- _RECORDS FOR THIS EXERCISE_
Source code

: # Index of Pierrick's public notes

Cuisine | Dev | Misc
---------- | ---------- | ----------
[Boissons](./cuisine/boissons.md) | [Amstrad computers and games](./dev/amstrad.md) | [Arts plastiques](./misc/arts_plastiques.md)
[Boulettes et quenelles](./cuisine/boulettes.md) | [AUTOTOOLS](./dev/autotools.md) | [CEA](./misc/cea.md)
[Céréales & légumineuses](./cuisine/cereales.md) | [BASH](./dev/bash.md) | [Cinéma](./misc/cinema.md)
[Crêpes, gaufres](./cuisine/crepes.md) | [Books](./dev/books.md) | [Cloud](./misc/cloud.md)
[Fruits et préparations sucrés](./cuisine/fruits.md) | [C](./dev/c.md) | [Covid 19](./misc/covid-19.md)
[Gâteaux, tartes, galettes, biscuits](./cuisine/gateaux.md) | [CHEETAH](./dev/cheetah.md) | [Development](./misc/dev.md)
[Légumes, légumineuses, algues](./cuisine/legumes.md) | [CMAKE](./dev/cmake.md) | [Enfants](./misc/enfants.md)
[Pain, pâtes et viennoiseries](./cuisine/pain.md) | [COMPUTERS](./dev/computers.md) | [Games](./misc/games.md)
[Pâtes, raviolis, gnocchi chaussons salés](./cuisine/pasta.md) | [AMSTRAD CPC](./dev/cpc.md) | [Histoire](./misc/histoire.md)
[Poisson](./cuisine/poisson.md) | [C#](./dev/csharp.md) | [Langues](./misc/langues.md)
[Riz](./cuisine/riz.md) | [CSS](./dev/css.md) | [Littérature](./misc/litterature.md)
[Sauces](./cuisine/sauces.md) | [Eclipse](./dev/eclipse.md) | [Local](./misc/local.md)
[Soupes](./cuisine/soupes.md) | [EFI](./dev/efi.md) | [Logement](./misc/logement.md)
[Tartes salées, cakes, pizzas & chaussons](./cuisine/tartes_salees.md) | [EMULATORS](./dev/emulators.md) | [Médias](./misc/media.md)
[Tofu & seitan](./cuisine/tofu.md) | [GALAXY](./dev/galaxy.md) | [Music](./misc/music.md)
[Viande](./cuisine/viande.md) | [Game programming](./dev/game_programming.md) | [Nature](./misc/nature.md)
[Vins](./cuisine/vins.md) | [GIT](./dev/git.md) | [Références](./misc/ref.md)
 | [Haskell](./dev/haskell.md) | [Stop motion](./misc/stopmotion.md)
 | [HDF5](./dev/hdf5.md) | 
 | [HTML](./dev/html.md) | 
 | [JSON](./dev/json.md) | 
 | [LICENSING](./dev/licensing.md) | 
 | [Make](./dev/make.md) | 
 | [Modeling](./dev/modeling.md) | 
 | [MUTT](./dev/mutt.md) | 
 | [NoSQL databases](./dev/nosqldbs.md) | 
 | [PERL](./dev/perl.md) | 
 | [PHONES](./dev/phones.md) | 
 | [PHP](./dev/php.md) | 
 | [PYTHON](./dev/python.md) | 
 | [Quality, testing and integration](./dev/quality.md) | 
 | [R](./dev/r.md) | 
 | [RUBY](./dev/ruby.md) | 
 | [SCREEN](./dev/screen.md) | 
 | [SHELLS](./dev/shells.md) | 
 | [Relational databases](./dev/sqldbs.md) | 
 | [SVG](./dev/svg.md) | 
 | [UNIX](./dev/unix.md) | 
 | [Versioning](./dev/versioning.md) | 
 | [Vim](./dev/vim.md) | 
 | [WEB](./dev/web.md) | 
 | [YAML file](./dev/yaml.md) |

- _ABOUT THIS EXERCISE_
Pull out all lines containing the word "légumineuses" from the entries above.

- _EXPECTED ANSWER_
[Céréales & légumineuses](./cuisine/cereales.md) | [BASH](./dev/bash.md) | [Cinéma](./misc/cinema.md)
[Légumes, légumineuses, algues](./cuisine/legumes.md) | [CMAKE](./dev/cmake.md) | [Enfants](./misc/enfants.md)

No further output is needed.